Capitalism has sunk its teeth into football and it now has a vicelike grip. But selling your soul comes with a cost. As we’ve said, football triggers a range of emotions like nothing else. Football clubs have strong values and traditions intertwined with the people and cities or towns from which they were born. Those clubs are at the heart of communities.
Football clubs are not businesses, but because nothing is off limits when it comes to capitalists’ desire to make money, they are now run as businesses. The fundamental issue is that clubs have become isolated from the communities that created them, which embody them. They have become global brands with a global presence, hollowed out and sold to the world. They have lost their identity, all in the interests of owners who care little for values or tradition. So, accounting for their cultural and social significance how could things be done differently?

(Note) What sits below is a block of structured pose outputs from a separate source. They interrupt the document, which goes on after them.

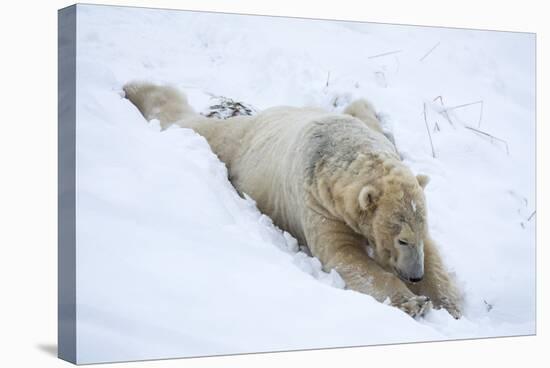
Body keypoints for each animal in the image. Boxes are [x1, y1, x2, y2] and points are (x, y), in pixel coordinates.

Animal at [124, 82, 462, 318]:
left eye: (419, 233)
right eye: (401, 239)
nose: (415, 275)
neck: (340, 150)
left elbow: (434, 255)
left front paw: (449, 303)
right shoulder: (317, 201)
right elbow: (345, 256)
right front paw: (413, 302)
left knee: (362, 109)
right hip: (233, 147)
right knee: (196, 126)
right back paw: (139, 90)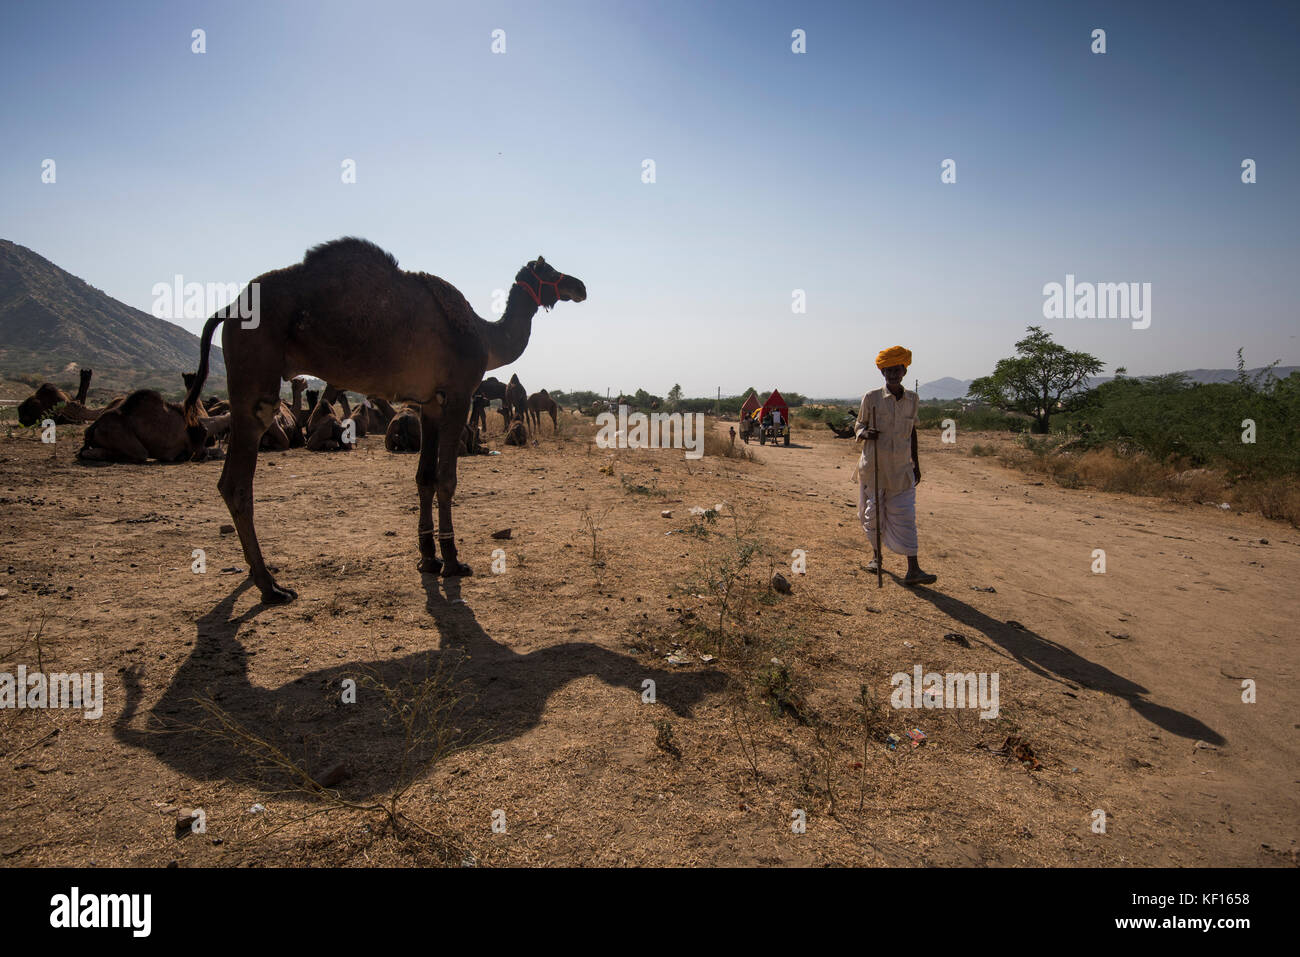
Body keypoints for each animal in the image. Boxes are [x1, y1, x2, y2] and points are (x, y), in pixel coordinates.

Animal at [183, 238, 585, 603]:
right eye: (549, 270)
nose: (579, 286)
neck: (486, 338)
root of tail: (228, 309)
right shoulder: (458, 396)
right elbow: (446, 480)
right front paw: (454, 561)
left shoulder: (430, 403)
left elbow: (424, 478)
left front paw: (428, 558)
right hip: (255, 382)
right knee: (237, 482)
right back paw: (271, 587)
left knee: (230, 482)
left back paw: (261, 579)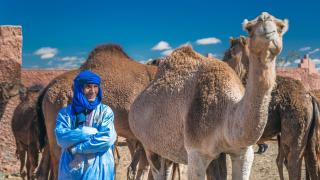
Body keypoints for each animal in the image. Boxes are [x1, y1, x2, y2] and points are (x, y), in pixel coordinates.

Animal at [129, 11, 288, 179]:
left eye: (281, 26)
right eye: (249, 28)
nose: (265, 19)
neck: (226, 112)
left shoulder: (243, 152)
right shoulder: (196, 152)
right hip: (148, 145)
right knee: (156, 168)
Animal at [224, 35, 320, 179]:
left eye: (230, 54)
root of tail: (310, 96)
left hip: (294, 130)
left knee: (293, 162)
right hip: (309, 134)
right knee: (311, 161)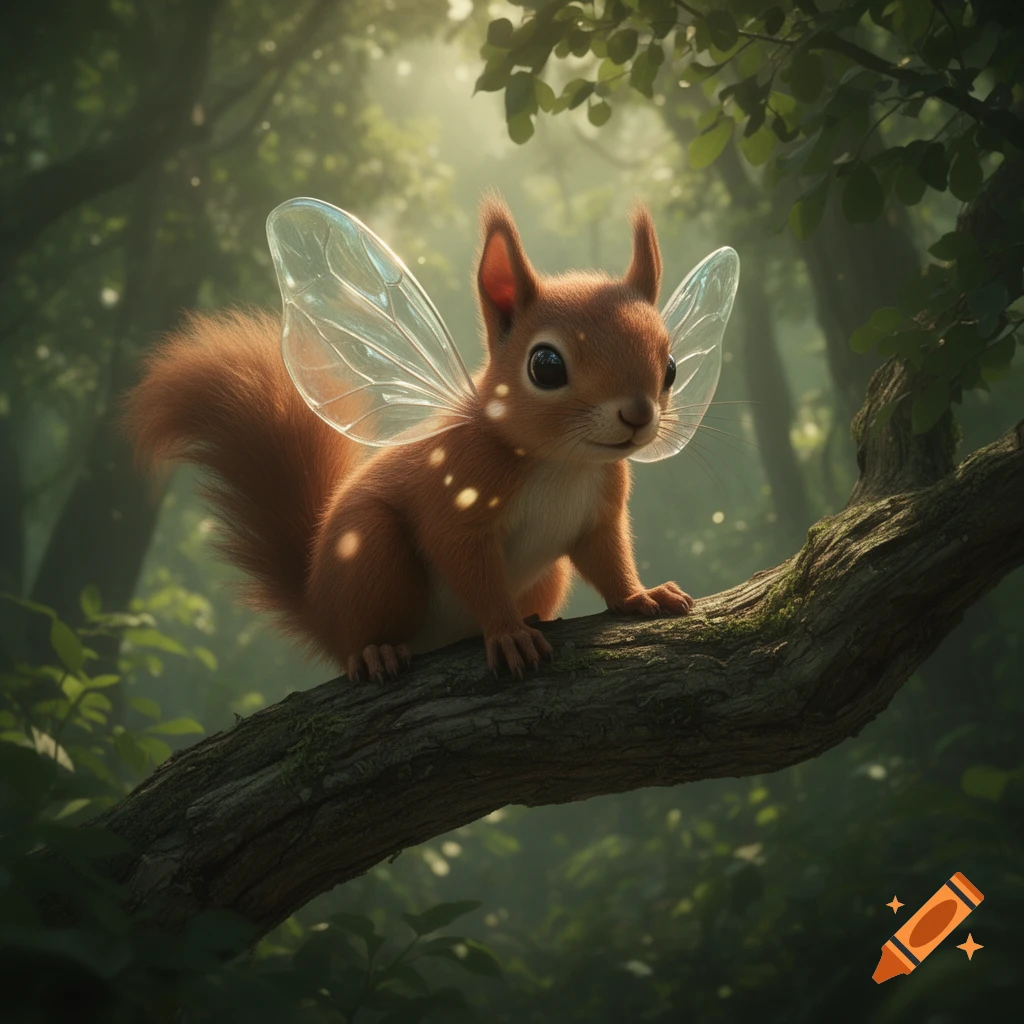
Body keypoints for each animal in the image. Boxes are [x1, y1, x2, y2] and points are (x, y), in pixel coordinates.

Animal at [125, 197, 734, 683]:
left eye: (672, 367)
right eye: (546, 365)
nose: (637, 414)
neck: (559, 463)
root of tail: (319, 608)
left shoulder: (598, 515)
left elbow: (608, 559)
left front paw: (641, 596)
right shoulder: (457, 499)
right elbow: (467, 564)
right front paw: (507, 633)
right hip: (370, 554)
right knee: (362, 635)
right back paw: (375, 652)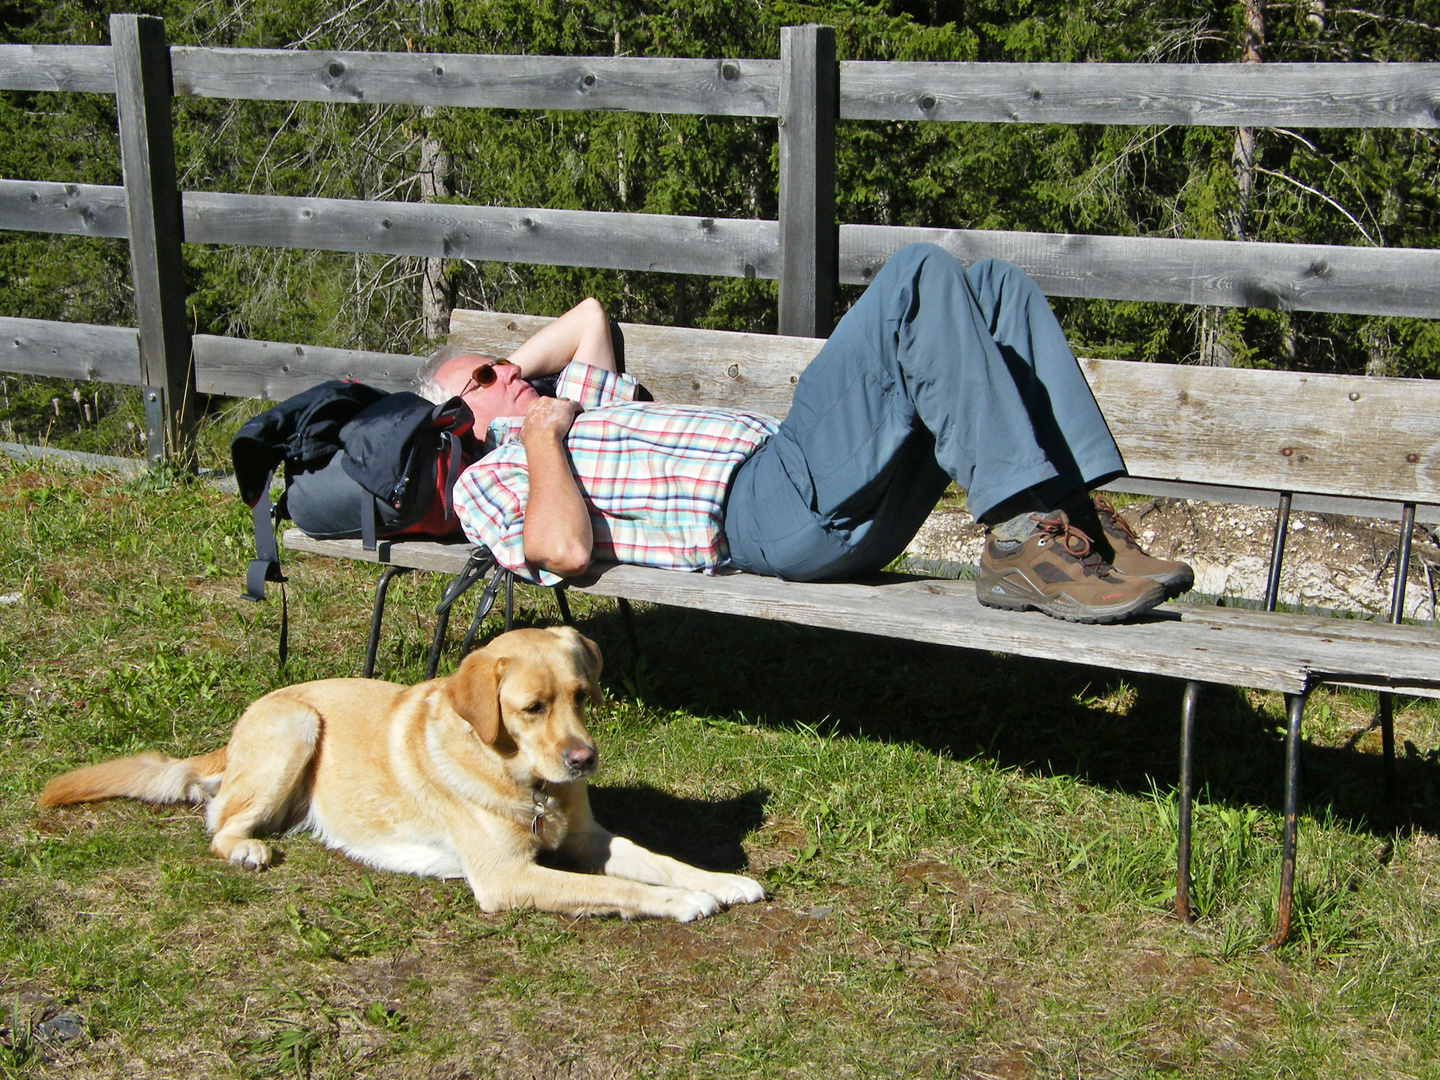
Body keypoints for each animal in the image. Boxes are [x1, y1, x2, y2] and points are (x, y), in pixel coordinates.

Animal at [39, 630, 766, 927]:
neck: (522, 779)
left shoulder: (592, 839)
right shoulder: (507, 879)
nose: (585, 760)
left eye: (582, 696)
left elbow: (657, 859)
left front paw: (718, 880)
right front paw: (682, 902)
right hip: (297, 726)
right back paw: (246, 847)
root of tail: (237, 729)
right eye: (532, 708)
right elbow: (620, 890)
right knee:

Well, the goal of the overall economy is to achieve economic growth. The profit motive is what drives each company to achieve growth. Companies increase profits (and output) by producing more and more stuff, which compels consumers to buy more and more stuff. It’s a cycle with no end. The issue is that producing more requires increasing energy and resource inputs from the natural world. This leads to all kinds of undesired impacts, like greenhouse gas emissions. It’s a dynamic that can’t be sustained because our influence on the natural world has become so enormous that we’re changing the environmental conditions we depend on. Hence, why society is unsustainable in its current form.
So what does this have to do with football? Sustainability is often viewed with an environmental lens, but what’s clear from looking at football is that the economy is all-consuming. Nothing escapes its grip. Every part of society is organised in service of capitalism. But if you change the economy, which many commentators argue is the only way to create sustainable societies, then institutions within society will be organised in radically different ways.
One such economic idea for how to create sustainable societies is a degrowth economy. A degrowth economy aims to increase well-being while reducing material flows of energy and resources into the economy. How would shifting to a degrowth economy change our relationship with sport?
In such an economy social success would be measured based on increasing well-being, not assuming that increasing GDP must be leaving everyone better off. Football teams create high social value and contribute to people’s well-being. Their role as vital cultural centres and the hearts of communities should be recognised as such.
A way to do this is to make sports teams non-profit entities. Sports teams should be seen in a similar light to charities or religions. They should not be run as businesses that are not owned by one person or a small group of people, but by members who all have a role to play in its success. Football clubs should be at the heart of communities, not isolated from them. On top of this, the current imbalance in football is due to a failure of regulation. The introduction of wage caps and spending caps would create tighter controls and level out the playing field.
We could bring back the good times, but not while clubs are owned by those who are driven by the profit motive. The problem is that the end of capitalism doesn’t seem close, does it? So the ownership model will continue to dominate. While it does things are going to get a whole lot worse. In their pursuit of ever-increasing revenues, it seems only a matter of time before a controversial European Super League forms, which would just be another nail in the coffin of what was once a beautiful game.
If there is hope on the horizon it’s that capitalism’s heyday is over. The current state of affairs won’t continue, because it can’t continue. Changes to the natural world will see to that. Some day, in the not-too-distant future, the economy, and with it society, will be unrecognisable. When that happens fans just might be able to reclaim the beautiful game from those who stole it.